In this study, we investigated the use of TMP-SMX in the treatment of CRE infections in hospitalized patients. TMP-SMX has demonstrated activity against multiple Enterobacteriaceae species and in some cases may be one of the few remaining treatment options for bacteria resistant to other antibiotic classes. However, increasing global levels of antibiotic resistance to TMP-SMX has limited the broad use of this antibiotic. Overall, we found that more than two-thirds of tested CRE isolates were already resistant to TMP-SMX. Carbapenem-resistant K. pneumoniae (CRKp) makes up the majority of collected isolates in the CRACKLE-1 data set. In vitro susceptibility rates of CRKp to TMP-SMX reported in the literature are highly variable and dependent on region of the world, varying between 31% and 82% [7-9].

In our cohort, TMP-SMX was infrequently used, even in those patients with TMP-SMX-susceptible isolates. A case series from Rome describes 14 patients with KPC-producing CRKp infections treated with TMP-SMX, of whom 10 received monotherapy [10]. In that report, clinical cure was achieved in 13/14 cases, and 1/14 patients died within 30 days. However, no controls were provided.

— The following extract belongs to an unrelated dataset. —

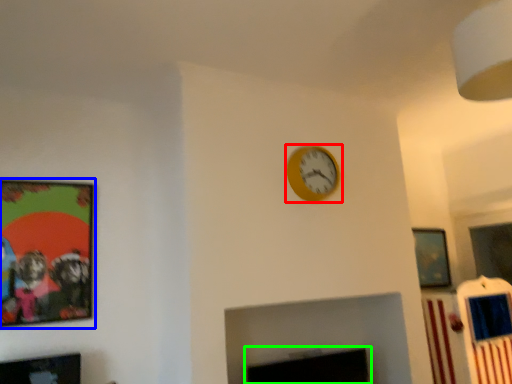
Question: Considering the real-world distances, which object is farthest from wall clock (highlighted by a red box)? picture frame (highlighted by a blue box) or fireplace (highlighted by a green box)?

In 3 of 4 patients who received TMP-SMX treatment during their initial CRE infection, subsequent CRE isolates were found to be resistant to TMP-SMX. Treatment-emergent resistance is an important issue for all antibiotics used in the treatment of CRE, including ceftazidime-avibactam and tigecycline [4, 11].

This study has a number of limitations. CRACKLE is an observational study; therefore, patients were not randomly assigned to different antibiotic treatments. Given the small sample size, we did not adjust for confounding by indication. We explicitly do not aim to provide comparative hypothesis testing analysis of TMP-SMX vs alternative treatments for CRE infections. However, we aim to provide guidance for clinicians by describing the experience with TMP-SMX as a therapeutic option in difficult-to-treat CRE infections.

In summary, TMP-SMX resistance rates in CRE were high at baseline and increased after treatment. TMP-SMX was an infrequent treatment choice but may be used in highly selected, clinically stable patients with TMP-SMX-susceptible CRE in the urinary tract.